05 February 2021

I lost a lot – 5 February 2021

 

The Buddha was asked at the end of his life, ‘What did you get out of meditation?’  He said, ‘Nothing… but I lost a lot.’  In Christian understanding this is called kenosis, a biblical Greek word which means emptying.  Fr Richard Rohr says that all great spirituality is about letting go.  That is for most of us, in one way or another, perhaps in many ways, the hump to get over.  I lost a lot  I lost my safe comfort zone, my bolt hole, my need for certainty…  It meant learning to love without possessiveness.  I found I was losing my fear of life, and of death…  I lost my need to label and categorise, to have black and white, good and bad, small and great, biblical and unbiblical, christian and unchristian…
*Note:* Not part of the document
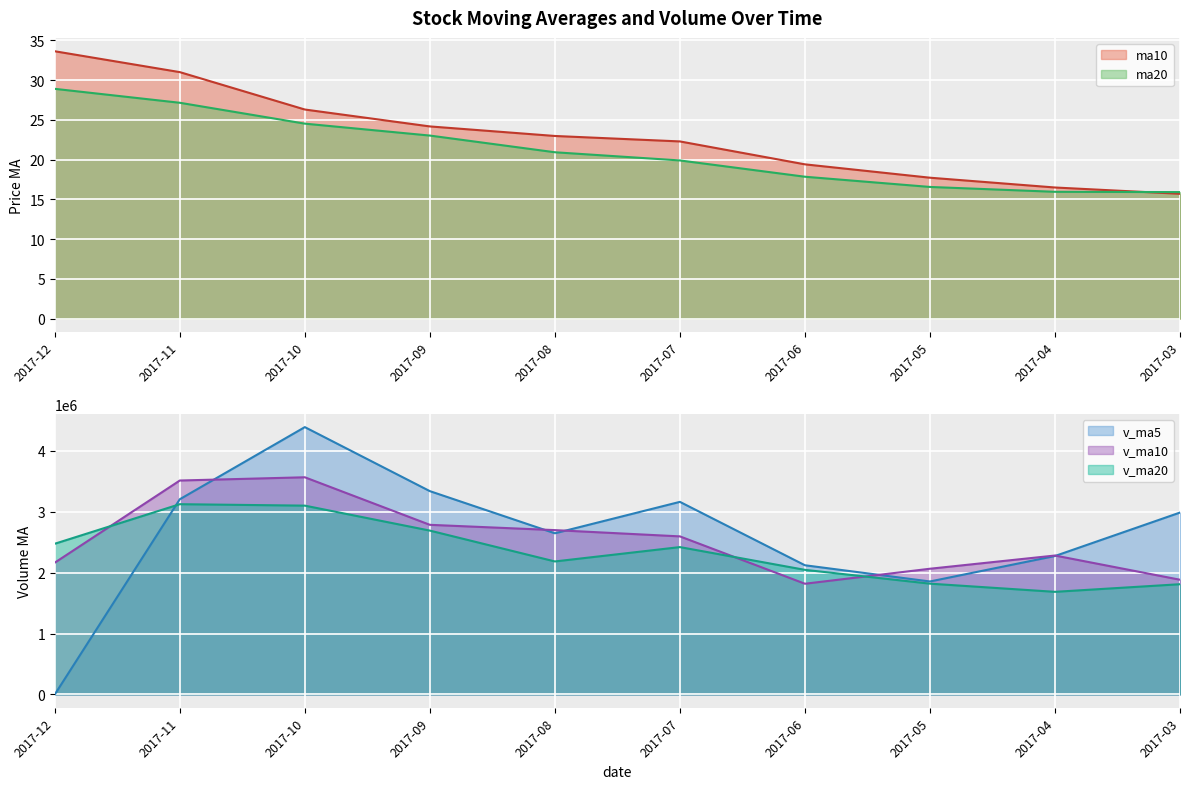

What is the difference between the v_ma10 values at 2017-10 and 2017-04?

1284735.2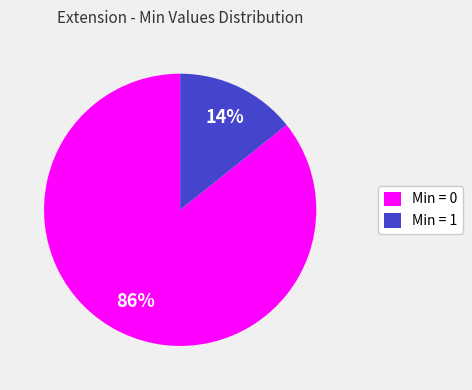

Does any single category account for the majority?

Yes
These are major shifts in life.  They may be quite subtly done, but sometimes painfully, sometimes abruptly.  One real grace is looking back and finding that the change happened, or started, before I realised.  These are the changes from having, keeping, possessing, controlling, accumulating… to letting go, what Jesus called leaving self behind, becoming sensitive to falsity and show, including my own, reliance on appearance… shedding the need for all that.  Discovering instead what Thomas Merton called my new freedom.  It is the fruit of contemplative life and prayer.  The ego retreats, back towards where it belongs, where God intends it usefully to be.  In common idiom, we stop taking ourselves so seriously.   It is not that the ego is bad, simply that it is demoted, it is no longer determining life and decisions.
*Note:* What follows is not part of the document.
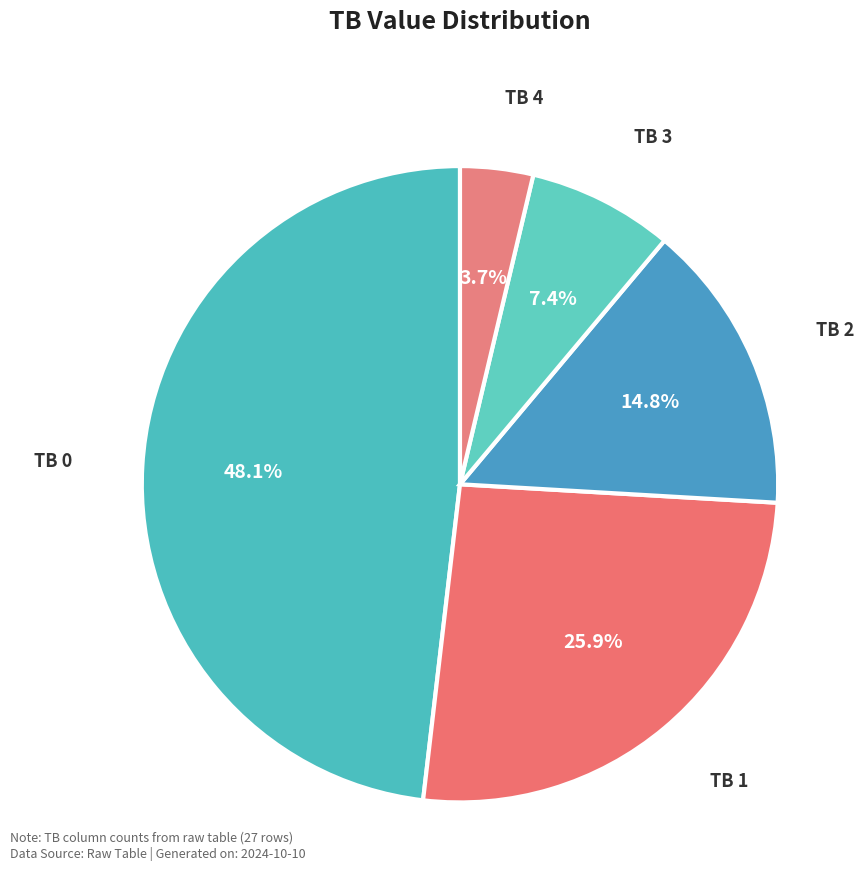

How many segments does this pie chart have?

5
I lost a lot, said the Buddha… He means he lost the imperial “I”, the first person singular pronoun, the “I” which means me.  I lost my need always to be right, to be well thought of (although of course that is nice, and to be badly thought of is not nice), I lost my need for my opinion to prevail, my need to see anyone punished, get what I think they deserve.  I lost any vestiges in me of narcissism (a word scarcely known before the Trump era), needing to be the centre of my universe, or of the charmed circle of family or tribe, right or wrong.  I shed any lingering need to be one of the right-thinking people, because the things I really needed to know were found elsewhere, among people who had made mistakes and endured suffering and setback… among people who have found how to listen.

When the Buddha said, I lost a lot, I wonder, did he sometimes wistfully want any of that stuff back?  I hardly think so.  In our western, Kiwi way of life we may find it comes as a deep draught of free air to find and enjoy the meaningful simplicity that Jesus prescribes, to know it becoming possible in practice, and to be applying it gently and sensitively to the lives we lead and the decisions we make, and the opinions we hold, day by day.  It is, as we repeatedly say, the fruit of a gentle, sensible discipline of stillness and silence, contemplative life and prayer, and our innermost Yes to God.